In my view, four things are left over. I'll share these in this and the next three posts.
The first thing that I think is left over is a vision of salvation as rescue.
The trouble with the "God loves you" and "Love Wins" formulations is that they boil down to "salvation as affection."
As I pointed out in the last post, "salvation as affection" is the problem at the heart of progressive Christianity's theology of the gospel. Because these same progressive Christians care massively, as they should, about social justice. And that commitment makes them see the world, as they should, in highly moralized terms. Oppression and injustice stand under the judgment of God, and the children of darkness are facing some eschatological hazard. Just read the Old Testament prophets.
Trouble is, the Love Wins message from many progressive Christians--salvation as God's affection--has eschewed any notion that anyone faces any eschatological hazard. Expunging any hint of "sinners in the hands of an angry God" from the gospel proclamation is progressive Christianity 101.
Phrased differently, salvation as affection reduces the gospel to a therapeutic, feel good message of affirmation. Which is great, but if sin and evil really exist, which the progressive Christian has to admit given their social justice concerns, the gospel is more than affection and affirmation. The gospel is rescue.

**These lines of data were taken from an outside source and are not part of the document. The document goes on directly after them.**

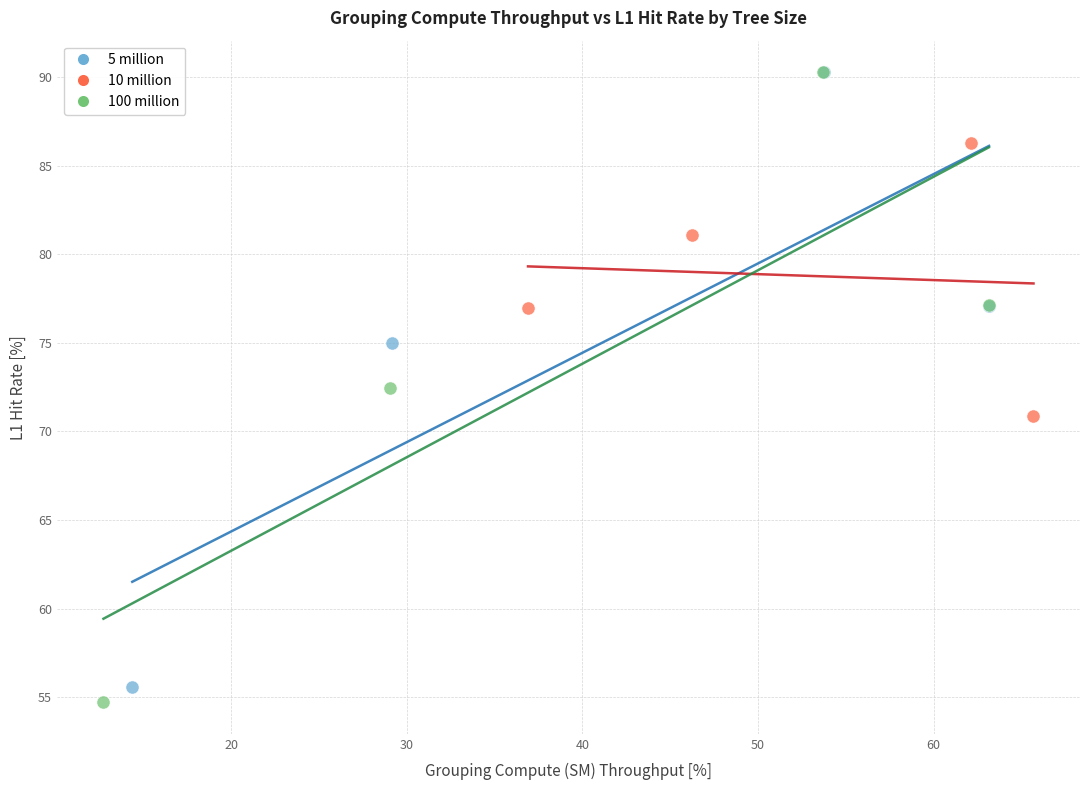

Which series has the widest spread of Y values?

100 million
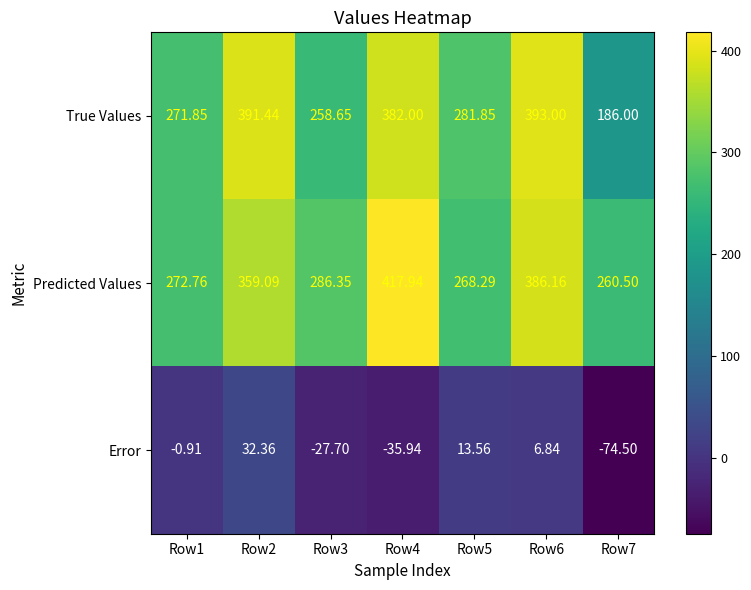

Is the value of Error at Row1 greater than the value of True Values at Row7?

No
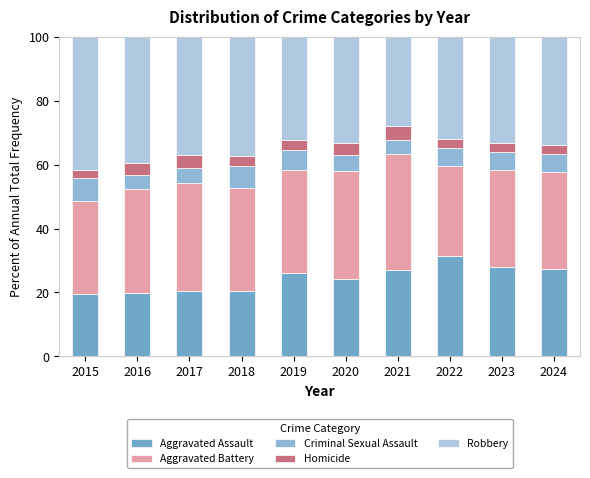

Are the bars grouped side by side (vs. stacked)?

No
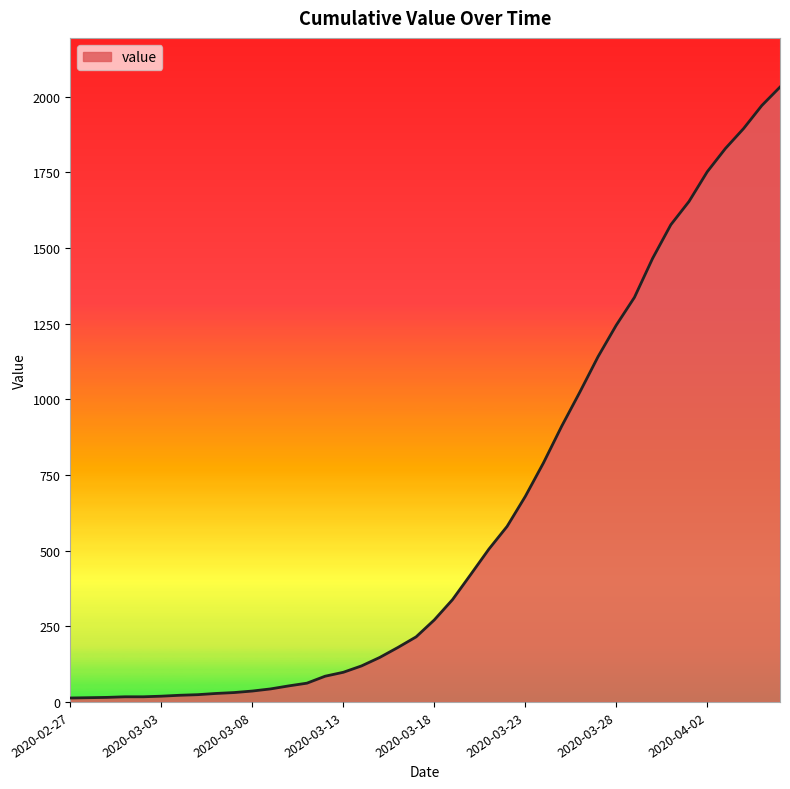

What is the difference between the maximum and minimum values?

2019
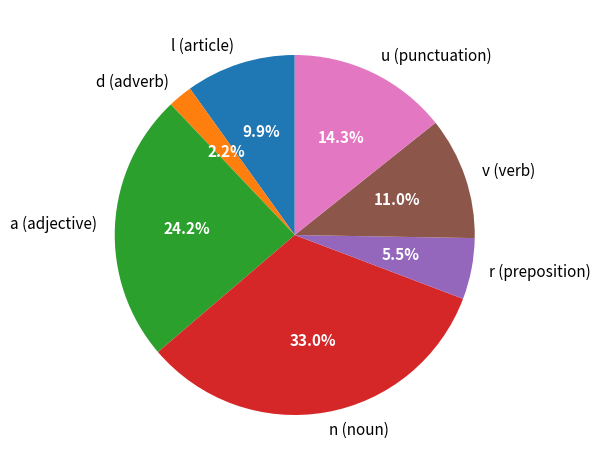

Which slice is the largest?

n (noun)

Basically, yes, God loves the world. Agreed. That's totally true. But the world is also stuck. And that's what is missing from salvation as affection, any admission that we're stuck and in need of help. It's right there in John 3.16. For God so loved the world that he sent his only begotten son. God's love graciously initiates a rescue operation. Look also at Ephesians 2.4-5:
But God, being rich in mercy, because of the great love with which he loved us, even when we were dead in our trespasses, made us alive together with Christ—by grace you have been saved.
We were stuck, dead. And because of God's great love he made us alive with Christ, rescuing us from deadness. The gospel isn't a story about God's feelings toward us. The gospel is the story of God's actions toward us. The gospel is the story of the rescue operation.
(Of course, that's stated too sharply to make the point. The gospel is the story of both God's love and rescue.)
And if that's true, if the gospel is a story of a rescue operation, then the gospel presumes that we needed rescuing. We share the gospel because people are stuck.
So that's my first answer to the question about what is left over. If you subtract out God's affections from the gospel message, along with your values, morality and politics, what is left over? What's left over is the story of God's rescue operation. The story of how you are stuck and how God has come to set you free.